Tall men may want to get married earlier, but their marriages won't go the distance like men with a shorter stature.
Short men have longer-lasting marriages than tall men and lower rates of divorce, according to a new working paper from New York University sociologists. They also don't mind their wives dwarfing them in height, as they're 1,450 percent more likely to marry someone taller than a man of average height.
These height-challenged men do pick much younger women, who may not possess the intelligence level a taller man looks for in a potential spouse. To make up for their shortness, these men make more money when in a relationship and are 24 percent less likely to earn less than their spouse.
"This further confirms an existence of height-based status exchange in which short men compensate for their lower physical status with higher proportional earnings, while tall men appear more likely to use their status to attract women with higher relative earnings," said authors Abigail Weitzman and Dalton Conley, according to Quartz.
The taller man marries more educated women, older women and women of the same race.

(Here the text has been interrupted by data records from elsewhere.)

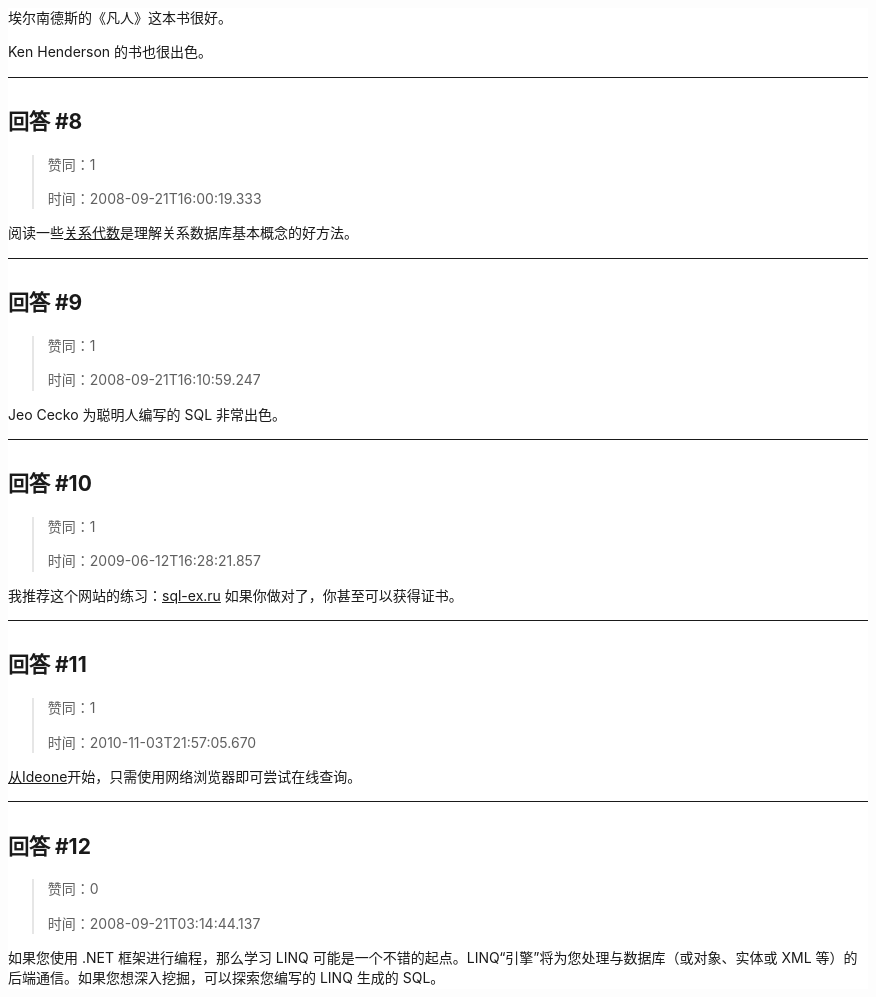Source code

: 埃尔南德斯的《凡人》这本书很好。

Ken Henderson 的书也很出色。

* * *

## 回答 #8

> 赞同：1
> 
> 时间：2008-09-21T16:00:19.333

阅读一些[关系代数](http://en.wikipedia.org/wiki/Relational_algebra)是理解关系数据库基本概念的好方法。

* * *

## 回答 #9

> 赞同：1
> 
> 时间：2008-09-21T16:10:59.247

Jeo Cecko 为聪明人编写的 SQL 非常出色。

* * *

## 回答 #10

> 赞同：1
> 
> 时间：2009-06-12T16:28:21.857

我推荐这个网站的练习：[sql-ex.ru](http://www.sql-ex.ru/) 如果你做对了，你甚至可以获得证书。

* * *

## 回答 #11

> 赞同：1
> 
> 时间：2010-11-03T21:57:05.670

[从Ideone](http://ideone.com)开始，只需使用网络浏览器即可尝试在线查询。

* * *

## 回答 #12

> 赞同：0
> 
> 时间：2008-09-21T03:14:44.137

如果您使用 .NET 框架进行编程，那么学习 LINQ 可能是一个不错的起点。LINQ“引擎”将为您处理与数据库（或对象、实体或 XML 等）的后端通信。如果您想深入挖掘，可以探索您编写的 LINQ 生成的 SQL。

The authors' research still supported historic gender power roles, finding that potential partners associate tall stature with attractiveness, masculinity and status.
The height difference between husbands and wives hasn't changed much in the past 30 years. Men were 5.55 inches taller than their wives in 1986 and 5.63 inches taller in 2009.
Fueling those longer marriages may be short men living longer than their taller cohorts. A study published in the journal PLOS ONE in May found short people had gene called FOX03 that led to a longer lifespan. Researchers at the University of Hawaii at Manoa conducted their long-term research on 8,006 American men of Japanese ancestry born between 1900 and 1919.